_Aim of the task_
The pictures stay out; all of the data is to be printed exactly.

_The input_
☆ ☆ ☆ ☆ ☆
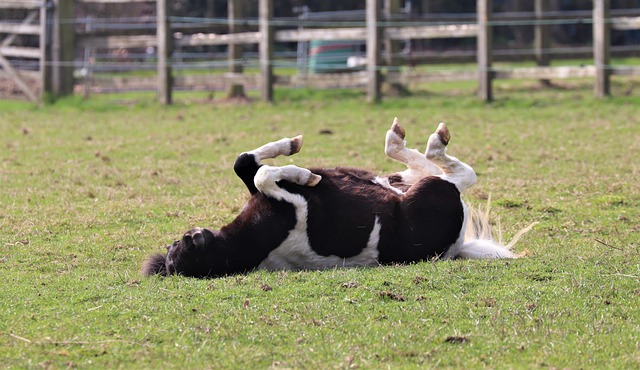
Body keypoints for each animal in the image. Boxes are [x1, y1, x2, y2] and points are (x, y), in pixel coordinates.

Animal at [142, 118, 532, 278]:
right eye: (183, 244)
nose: (190, 235)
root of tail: (457, 247)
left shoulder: (255, 188)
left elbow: (245, 164)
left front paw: (292, 148)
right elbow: (263, 174)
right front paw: (302, 173)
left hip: (407, 183)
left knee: (411, 167)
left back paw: (395, 140)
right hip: (432, 192)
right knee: (456, 173)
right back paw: (430, 140)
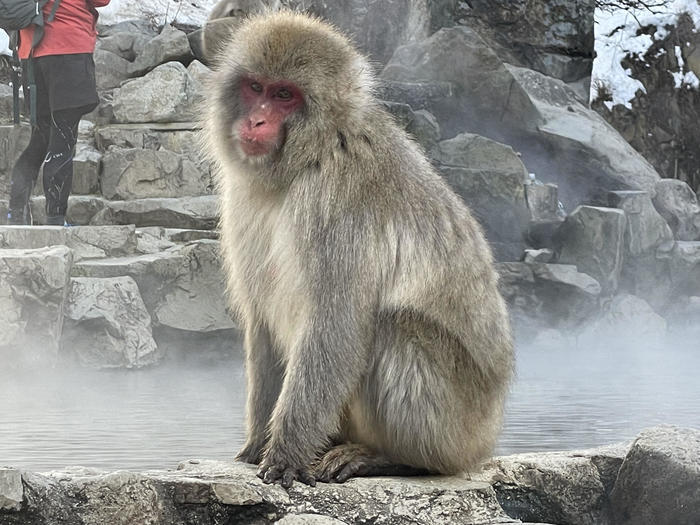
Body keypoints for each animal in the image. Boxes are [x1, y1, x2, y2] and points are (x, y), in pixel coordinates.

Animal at [202, 10, 516, 490]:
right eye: (255, 87)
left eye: (284, 95)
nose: (255, 122)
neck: (313, 153)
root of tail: (485, 439)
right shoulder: (244, 200)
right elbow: (263, 318)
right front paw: (256, 444)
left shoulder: (335, 202)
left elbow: (336, 322)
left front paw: (286, 453)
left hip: (458, 422)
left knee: (393, 326)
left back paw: (394, 458)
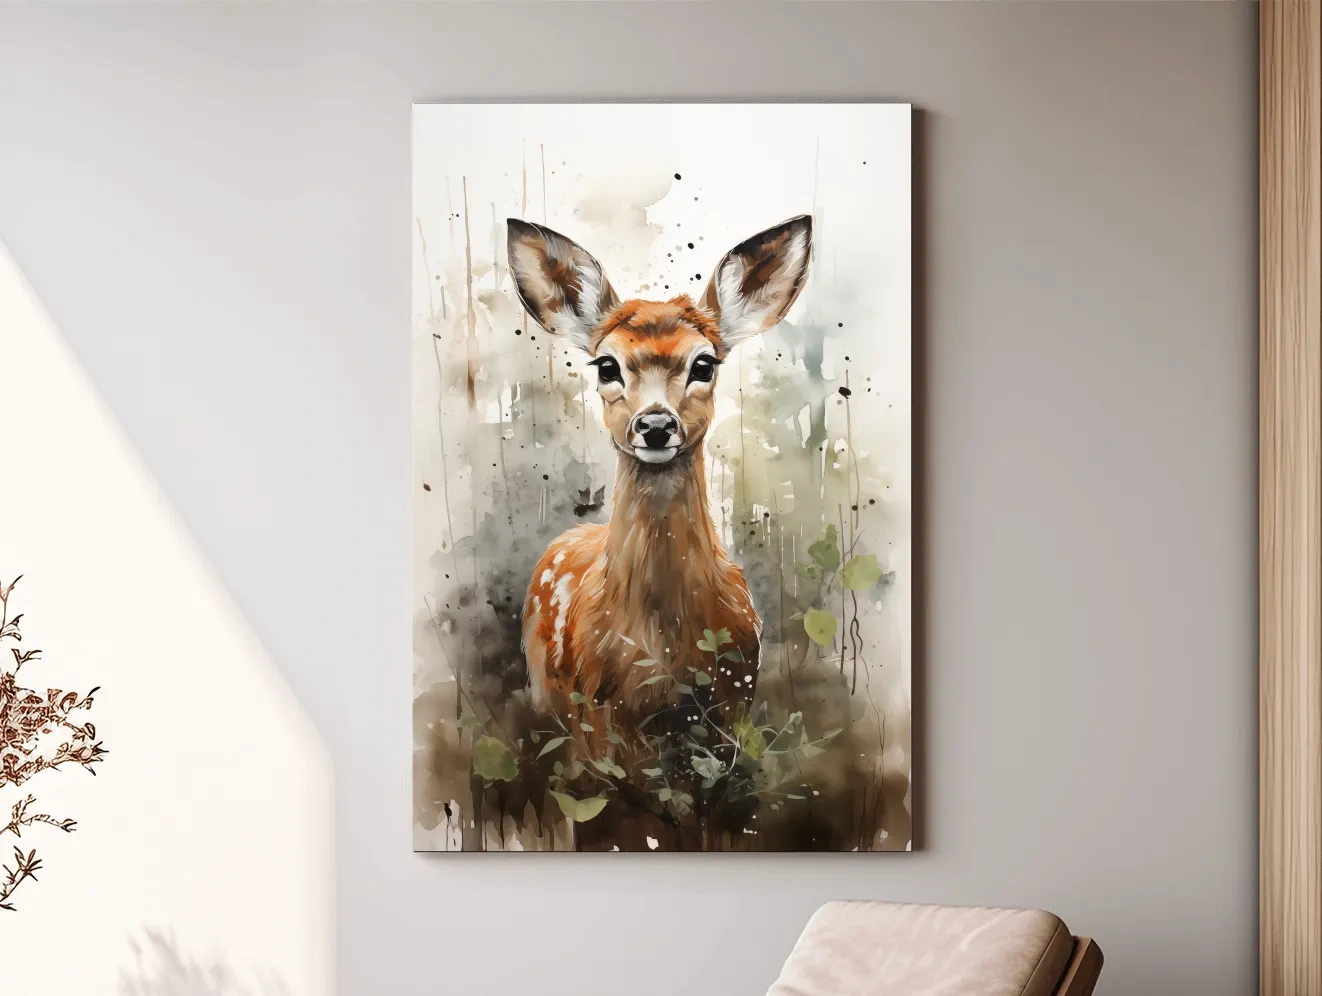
☆ ☆ ☆ ☆ ☆
_Response area_
Body keypoints for each animal in the image. Boxes are [x1, y1, x2, y2] and points are (x, y), in pixel coordinates.

Animal at [142, 118, 532, 278]:
right eye: (183, 244)
nose: (190, 235)
root of tail: (457, 247)
left shoulder: (255, 188)
left elbow: (245, 164)
left front paw: (292, 148)
right elbow: (263, 174)
right front paw: (302, 173)
left hip: (407, 183)
left knee: (411, 167)
left back paw: (395, 140)
right hip: (432, 192)
right knee: (456, 173)
right back paw: (430, 140)
Body keypoints for each animal in the image. Boxes are [x1, y1, x2, y2] and points are (x, y), in pixel coordinates.

Animal at [202, 10, 516, 490]:
right eye: (255, 87)
left eye: (284, 95)
nose: (255, 122)
neck: (313, 153)
root of tail: (485, 439)
right shoulder: (244, 200)
right elbow: (263, 318)
right front paw: (256, 444)
left shoulder: (335, 202)
left elbow: (336, 322)
left front paw: (286, 453)
left hip: (458, 422)
left knee: (393, 326)
left back paw: (394, 458)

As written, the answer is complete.